EXERCISE REQUIREMENTS >> Copy each of the following rows out in full, character for character, keeping every symbol, line break and blank line.

── SOURCE MATERIAL

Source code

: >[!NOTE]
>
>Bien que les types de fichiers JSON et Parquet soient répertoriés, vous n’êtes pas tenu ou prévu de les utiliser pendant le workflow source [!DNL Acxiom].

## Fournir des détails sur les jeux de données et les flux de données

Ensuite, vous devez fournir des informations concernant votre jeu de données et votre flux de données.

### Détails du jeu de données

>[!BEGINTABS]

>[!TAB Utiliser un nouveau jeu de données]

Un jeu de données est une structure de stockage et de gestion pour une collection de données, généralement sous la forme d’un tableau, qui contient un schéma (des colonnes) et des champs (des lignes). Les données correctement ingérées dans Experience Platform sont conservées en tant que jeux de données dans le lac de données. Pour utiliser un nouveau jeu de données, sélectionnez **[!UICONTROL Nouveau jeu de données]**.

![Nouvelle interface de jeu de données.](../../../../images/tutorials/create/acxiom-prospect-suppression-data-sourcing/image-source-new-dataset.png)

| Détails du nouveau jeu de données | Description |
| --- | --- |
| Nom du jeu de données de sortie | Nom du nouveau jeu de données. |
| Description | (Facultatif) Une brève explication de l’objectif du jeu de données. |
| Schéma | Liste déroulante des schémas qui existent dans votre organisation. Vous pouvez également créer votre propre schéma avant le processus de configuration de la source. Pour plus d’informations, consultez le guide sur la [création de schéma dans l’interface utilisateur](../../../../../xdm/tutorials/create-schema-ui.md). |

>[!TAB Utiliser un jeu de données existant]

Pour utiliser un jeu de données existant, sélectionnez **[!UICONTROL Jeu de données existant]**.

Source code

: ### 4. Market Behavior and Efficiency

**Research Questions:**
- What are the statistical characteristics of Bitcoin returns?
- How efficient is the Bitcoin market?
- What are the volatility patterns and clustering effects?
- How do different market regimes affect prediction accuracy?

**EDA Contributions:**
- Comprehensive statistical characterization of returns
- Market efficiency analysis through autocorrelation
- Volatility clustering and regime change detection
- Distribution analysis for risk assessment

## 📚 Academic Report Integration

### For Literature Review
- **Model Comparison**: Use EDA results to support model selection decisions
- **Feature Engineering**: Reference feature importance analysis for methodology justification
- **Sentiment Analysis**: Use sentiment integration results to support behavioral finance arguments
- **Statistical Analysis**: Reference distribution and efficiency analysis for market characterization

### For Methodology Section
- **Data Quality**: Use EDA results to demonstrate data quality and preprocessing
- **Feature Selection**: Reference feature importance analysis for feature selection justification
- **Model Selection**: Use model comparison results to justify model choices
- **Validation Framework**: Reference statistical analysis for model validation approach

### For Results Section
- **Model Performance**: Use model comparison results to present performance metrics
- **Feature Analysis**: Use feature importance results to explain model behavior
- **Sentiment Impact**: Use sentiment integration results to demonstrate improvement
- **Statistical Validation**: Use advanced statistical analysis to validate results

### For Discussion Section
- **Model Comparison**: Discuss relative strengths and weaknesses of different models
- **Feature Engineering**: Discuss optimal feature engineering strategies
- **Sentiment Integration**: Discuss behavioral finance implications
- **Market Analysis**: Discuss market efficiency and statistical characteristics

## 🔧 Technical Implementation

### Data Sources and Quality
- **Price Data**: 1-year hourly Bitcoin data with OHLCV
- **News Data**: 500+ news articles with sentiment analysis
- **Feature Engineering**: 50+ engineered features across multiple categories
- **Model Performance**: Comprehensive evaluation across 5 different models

────

OUTPUT FOR THIS TASK >>
Source code

: >[!NOTE]
>
>Bien que les types de fichiers JSON et Parquet soient répertoriés, vous n’êtes pas tenu ou prévu de les utiliser pendant le workflow source [!DNL Acxiom].

## Fournir des détails sur les jeux de données et les flux de données

Ensuite, vous devez fournir des informations concernant votre jeu de données et votre flux de données.

### Détails du jeu de données

>[!BEGINTABS]

>[!TAB Utiliser un nouveau jeu de données]

Un jeu de données est une structure de stockage et de gestion pour une collection de données, généralement sous la forme d’un tableau, qui contient un schéma (des colonnes) et des champs (des lignes). Les données correctement ingérées dans Experience Platform sont conservées en tant que jeux de données dans le lac de données. Pour utiliser un nouveau jeu de données, sélectionnez **[!UICONTROL Nouveau jeu de données]**.

![Nouvelle interface de jeu de données.](../../../../images/tutorials/create/acxiom-prospect-suppression-data-sourcing/image-source-new-dataset.png)

| Détails du nouveau jeu de données | Description |
| --- | --- |
| Nom du jeu de données de sortie | Nom du nouveau jeu de données. |
| Description | (Facultatif) Une brève explication de l’objectif du jeu de données. |
| Schéma | Liste déroulante des schémas qui existent dans votre organisation. Vous pouvez également créer votre propre schéma avant le processus de configuration de la source. Pour plus d’informations, consultez le guide sur la [création de schéma dans l’interface utilisateur](../../../../../xdm/tutorials/create-schema-ui.md). |

>[!TAB Utiliser un jeu de données existant]

Pour utiliser un jeu de données existant, sélectionnez **[!UICONTROL Jeu de données existant]**.

Source code

: ### 4. Market Behavior and Efficiency

**Research Questions:**
- What are the statistical characteristics of Bitcoin returns?
- How efficient is the Bitcoin market?
- What are the volatility patterns and clustering effects?
- How do different market regimes affect prediction accuracy?

**EDA Contributions:**
- Comprehensive statistical characterization of returns
- Market efficiency analysis through autocorrelation
- Volatility clustering and regime change detection
- Distribution analysis for risk assessment

## 📚 Academic Report Integration

### For Literature Review
- **Model Comparison**: Use EDA results to support model selection decisions
- **Feature Engineering**: Reference feature importance analysis for methodology justification
- **Sentiment Analysis**: Use sentiment integration results to support behavioral finance arguments
- **Statistical Analysis**: Reference distribution and efficiency analysis for market characterization

### For Methodology Section
- **Data Quality**: Use EDA results to demonstrate data quality and preprocessing
- **Feature Selection**: Reference feature importance analysis for feature selection justification
- **Model Selection**: Use model comparison results to justify model choices
- **Validation Framework**: Reference statistical analysis for model validation approach

### For Results Section
- **Model Performance**: Use model comparison results to present performance metrics
- **Feature Analysis**: Use feature importance results to explain model behavior
- **Sentiment Impact**: Use sentiment integration results to demonstrate improvement
- **Statistical Validation**: Use advanced statistical analysis to validate results

### For Discussion Section
- **Model Comparison**: Discuss relative strengths and weaknesses of different models
- **Feature Engineering**: Discuss optimal feature engineering strategies
- **Sentiment Integration**: Discuss behavioral finance implications
- **Market Analysis**: Discuss market efficiency and statistical characteristics

## 🔧 Technical Implementation

### Data Sources and Quality
- **Price Data**: 1-year hourly Bitcoin data with OHLCV
- **News Data**: 500+ news articles with sentiment analysis
- **Feature Engineering**: 50+ engineered features across multiple categories
- **Model Performance**: Comprehensive evaluation across 5 different models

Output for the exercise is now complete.